- Opening Delimiter -

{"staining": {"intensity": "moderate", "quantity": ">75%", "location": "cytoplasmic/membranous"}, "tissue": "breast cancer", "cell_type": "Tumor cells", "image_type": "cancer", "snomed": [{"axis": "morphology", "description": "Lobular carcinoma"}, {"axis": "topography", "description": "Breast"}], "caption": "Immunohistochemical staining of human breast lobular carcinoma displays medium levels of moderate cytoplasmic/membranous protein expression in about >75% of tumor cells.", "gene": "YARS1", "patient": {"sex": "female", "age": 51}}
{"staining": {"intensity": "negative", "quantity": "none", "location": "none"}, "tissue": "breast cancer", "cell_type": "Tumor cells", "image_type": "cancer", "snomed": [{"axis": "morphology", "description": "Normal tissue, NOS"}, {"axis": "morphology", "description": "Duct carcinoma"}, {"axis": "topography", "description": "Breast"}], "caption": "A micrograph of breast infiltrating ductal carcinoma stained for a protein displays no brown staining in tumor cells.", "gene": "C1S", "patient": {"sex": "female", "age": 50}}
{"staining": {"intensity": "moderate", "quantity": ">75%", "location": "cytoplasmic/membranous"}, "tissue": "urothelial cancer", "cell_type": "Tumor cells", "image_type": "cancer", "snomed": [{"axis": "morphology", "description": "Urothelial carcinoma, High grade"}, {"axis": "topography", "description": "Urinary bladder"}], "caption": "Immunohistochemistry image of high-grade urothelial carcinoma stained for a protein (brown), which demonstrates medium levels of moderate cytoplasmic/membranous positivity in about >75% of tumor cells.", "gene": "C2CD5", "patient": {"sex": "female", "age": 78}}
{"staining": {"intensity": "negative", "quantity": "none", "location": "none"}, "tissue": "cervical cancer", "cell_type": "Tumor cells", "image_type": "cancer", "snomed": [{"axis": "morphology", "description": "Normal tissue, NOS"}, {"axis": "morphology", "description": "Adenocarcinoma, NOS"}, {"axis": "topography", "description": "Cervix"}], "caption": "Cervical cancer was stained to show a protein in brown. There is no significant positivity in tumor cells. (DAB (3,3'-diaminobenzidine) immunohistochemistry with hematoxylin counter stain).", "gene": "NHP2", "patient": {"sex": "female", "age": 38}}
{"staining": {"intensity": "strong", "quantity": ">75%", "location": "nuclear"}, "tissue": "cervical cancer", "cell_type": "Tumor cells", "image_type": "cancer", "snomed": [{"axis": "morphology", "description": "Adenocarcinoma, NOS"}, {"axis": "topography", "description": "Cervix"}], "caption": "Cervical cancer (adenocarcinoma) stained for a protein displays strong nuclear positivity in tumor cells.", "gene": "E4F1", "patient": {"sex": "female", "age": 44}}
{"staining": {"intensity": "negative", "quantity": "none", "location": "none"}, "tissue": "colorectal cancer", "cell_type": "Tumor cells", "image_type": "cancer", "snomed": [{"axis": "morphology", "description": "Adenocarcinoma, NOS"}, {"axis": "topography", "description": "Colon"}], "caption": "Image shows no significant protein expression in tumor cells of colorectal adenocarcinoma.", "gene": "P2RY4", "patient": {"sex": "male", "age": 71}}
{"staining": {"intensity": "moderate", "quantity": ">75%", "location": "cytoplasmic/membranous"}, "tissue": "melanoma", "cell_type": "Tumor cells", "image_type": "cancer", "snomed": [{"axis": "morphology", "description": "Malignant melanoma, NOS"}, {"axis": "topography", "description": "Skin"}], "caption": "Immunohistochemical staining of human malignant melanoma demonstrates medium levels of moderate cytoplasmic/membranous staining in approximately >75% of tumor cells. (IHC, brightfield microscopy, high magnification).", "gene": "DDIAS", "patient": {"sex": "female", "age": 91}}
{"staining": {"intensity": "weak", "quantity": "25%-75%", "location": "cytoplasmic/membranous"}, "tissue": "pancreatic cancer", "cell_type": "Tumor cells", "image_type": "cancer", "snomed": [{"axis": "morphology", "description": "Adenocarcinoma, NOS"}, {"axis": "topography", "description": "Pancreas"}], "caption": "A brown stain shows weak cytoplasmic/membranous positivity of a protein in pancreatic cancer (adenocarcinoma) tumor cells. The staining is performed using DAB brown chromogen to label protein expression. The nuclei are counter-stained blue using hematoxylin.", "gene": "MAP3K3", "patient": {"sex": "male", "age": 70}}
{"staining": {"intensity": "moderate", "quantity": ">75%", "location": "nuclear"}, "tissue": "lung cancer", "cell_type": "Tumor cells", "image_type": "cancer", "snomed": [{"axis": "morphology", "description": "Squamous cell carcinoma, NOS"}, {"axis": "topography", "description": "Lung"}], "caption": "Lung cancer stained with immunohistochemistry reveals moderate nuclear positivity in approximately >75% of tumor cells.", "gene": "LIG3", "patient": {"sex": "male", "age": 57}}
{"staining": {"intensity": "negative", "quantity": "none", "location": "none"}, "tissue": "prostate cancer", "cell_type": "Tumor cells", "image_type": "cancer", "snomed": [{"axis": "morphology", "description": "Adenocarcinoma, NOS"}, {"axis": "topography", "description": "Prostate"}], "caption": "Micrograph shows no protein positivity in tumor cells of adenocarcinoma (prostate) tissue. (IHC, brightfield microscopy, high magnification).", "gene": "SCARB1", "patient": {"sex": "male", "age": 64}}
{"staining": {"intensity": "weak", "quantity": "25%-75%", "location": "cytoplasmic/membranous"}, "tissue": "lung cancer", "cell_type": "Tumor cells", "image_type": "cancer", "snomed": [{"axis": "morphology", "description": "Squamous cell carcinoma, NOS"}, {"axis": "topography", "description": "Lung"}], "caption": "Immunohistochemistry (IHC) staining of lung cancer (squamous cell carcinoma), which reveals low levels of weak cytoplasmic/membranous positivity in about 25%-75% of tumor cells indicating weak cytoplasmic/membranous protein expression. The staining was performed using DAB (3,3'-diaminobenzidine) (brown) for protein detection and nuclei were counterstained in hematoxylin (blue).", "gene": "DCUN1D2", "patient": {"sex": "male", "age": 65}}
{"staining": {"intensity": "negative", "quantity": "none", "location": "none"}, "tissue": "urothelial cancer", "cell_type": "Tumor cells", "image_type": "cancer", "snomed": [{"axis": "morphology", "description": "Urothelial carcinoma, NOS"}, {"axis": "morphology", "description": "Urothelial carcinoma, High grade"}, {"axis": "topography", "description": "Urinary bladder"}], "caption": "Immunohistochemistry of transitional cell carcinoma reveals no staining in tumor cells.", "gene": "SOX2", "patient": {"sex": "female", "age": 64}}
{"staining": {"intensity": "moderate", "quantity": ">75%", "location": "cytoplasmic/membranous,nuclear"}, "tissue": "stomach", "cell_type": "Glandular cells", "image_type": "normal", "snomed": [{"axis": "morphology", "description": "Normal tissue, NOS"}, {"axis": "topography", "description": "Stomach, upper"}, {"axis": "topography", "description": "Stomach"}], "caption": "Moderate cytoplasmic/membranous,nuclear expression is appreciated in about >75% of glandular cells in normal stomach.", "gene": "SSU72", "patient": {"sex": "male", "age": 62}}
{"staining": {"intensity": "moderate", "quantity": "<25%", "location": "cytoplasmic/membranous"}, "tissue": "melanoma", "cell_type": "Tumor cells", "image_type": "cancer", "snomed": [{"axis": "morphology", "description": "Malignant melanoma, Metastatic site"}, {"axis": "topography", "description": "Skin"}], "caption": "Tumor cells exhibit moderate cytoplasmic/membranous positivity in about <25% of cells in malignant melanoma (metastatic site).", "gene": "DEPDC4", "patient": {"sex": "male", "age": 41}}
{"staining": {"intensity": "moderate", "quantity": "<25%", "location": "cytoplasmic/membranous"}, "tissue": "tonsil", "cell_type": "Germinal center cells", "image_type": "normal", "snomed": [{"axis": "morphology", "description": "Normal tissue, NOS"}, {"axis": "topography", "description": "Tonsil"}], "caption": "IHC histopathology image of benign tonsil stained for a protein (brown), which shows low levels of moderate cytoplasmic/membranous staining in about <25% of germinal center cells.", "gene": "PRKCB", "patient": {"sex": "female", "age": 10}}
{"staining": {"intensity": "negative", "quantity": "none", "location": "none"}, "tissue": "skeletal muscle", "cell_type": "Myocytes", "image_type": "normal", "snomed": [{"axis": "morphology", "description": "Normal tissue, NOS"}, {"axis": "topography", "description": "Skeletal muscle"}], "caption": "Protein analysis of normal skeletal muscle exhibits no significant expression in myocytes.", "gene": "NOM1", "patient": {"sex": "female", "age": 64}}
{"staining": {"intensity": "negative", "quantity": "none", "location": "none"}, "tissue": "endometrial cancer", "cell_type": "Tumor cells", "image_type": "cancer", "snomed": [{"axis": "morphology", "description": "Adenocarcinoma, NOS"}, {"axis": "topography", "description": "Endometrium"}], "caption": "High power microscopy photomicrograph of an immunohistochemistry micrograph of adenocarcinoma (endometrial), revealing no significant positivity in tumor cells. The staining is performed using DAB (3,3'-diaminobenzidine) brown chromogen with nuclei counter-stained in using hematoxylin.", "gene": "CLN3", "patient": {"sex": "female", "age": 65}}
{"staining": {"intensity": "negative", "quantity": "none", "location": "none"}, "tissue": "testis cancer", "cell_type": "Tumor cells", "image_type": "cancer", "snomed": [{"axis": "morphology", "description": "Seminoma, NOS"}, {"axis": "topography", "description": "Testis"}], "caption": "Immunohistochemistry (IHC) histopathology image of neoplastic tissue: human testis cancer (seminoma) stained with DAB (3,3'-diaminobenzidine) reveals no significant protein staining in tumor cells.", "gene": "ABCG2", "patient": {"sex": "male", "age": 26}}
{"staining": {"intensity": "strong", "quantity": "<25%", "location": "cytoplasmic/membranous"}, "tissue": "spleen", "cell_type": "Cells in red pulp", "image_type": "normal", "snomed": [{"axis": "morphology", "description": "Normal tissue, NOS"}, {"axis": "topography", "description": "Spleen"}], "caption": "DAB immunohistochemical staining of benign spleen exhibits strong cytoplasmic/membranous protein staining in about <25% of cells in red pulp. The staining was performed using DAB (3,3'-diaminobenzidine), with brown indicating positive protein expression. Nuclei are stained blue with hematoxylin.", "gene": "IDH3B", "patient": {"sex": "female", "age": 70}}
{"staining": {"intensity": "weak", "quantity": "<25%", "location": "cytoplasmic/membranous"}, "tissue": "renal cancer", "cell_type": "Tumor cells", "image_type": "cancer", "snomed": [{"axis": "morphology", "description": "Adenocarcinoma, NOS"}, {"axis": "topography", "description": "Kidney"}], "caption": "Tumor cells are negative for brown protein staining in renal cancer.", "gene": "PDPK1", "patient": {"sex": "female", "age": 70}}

- Closing Delimiter -

## WHAT THE TASK ASKS
At the first line of the material above, start reproducing each line exactly, and end with the line that holds "image of high-grade", adding nothing.

## COMPLETED TASK
{"staining": {"intensity": "moderate", "quantity": ">75%", "location": "cytoplasmic/membranous"}, "tissue": "breast cancer", "cell_type": "Tumor cells", "image_type": "cancer", "snomed": [{"axis": "morphology", "description": "Lobular carcinoma"}, {"axis": "topography", "description": "Breast"}], "caption": "Immunohistochemical staining of human breast lobular carcinoma displays medium levels of moderate cytoplasmic/membranous protein expression in about >75% of tumor cells.", "gene": "YARS1", "patient": {"sex": "female", "age": 51}}
{"staining": {"intensity": "negative", "quantity": "none", "location": "none"}, "tissue": "breast cancer", "cell_type": "Tumor cells", "image_type": "cancer", "snomed": [{"axis": "morphology", "description": "Normal tissue, NOS"}, {"axis": "morphology", "description": "Duct carcinoma"}, {"axis": "topography", "description": "Breast"}], "caption": "A micrograph of breast infiltrating ductal carcinoma stained for a protein displays no brown staining in tumor cells.", "gene": "C1S", "patient": {"sex": "female", "age": 50}}
{"staining": {"intensity": "moderate", "quantity": ">75%", "location": "cytoplasmic/membranous"}, "tissue": "urothelial cancer", "cell_type": "Tumor cells", "image_type": "cancer", "snomed": [{"axis": "morphology", "description": "Urothelial carcinoma, High grade"}, {"axis": "topography", "description": "Urinary bladder"}], "caption": "Immunohistochemistry image of high-grade urothelial carcinoma stained for a protein (brown), which demonstrates medium levels of moderate cytoplasmic/membranous positivity in about >75% of tumor cells.", "gene": "C2CD5", "patient": {"sex": "female", "age": 78}}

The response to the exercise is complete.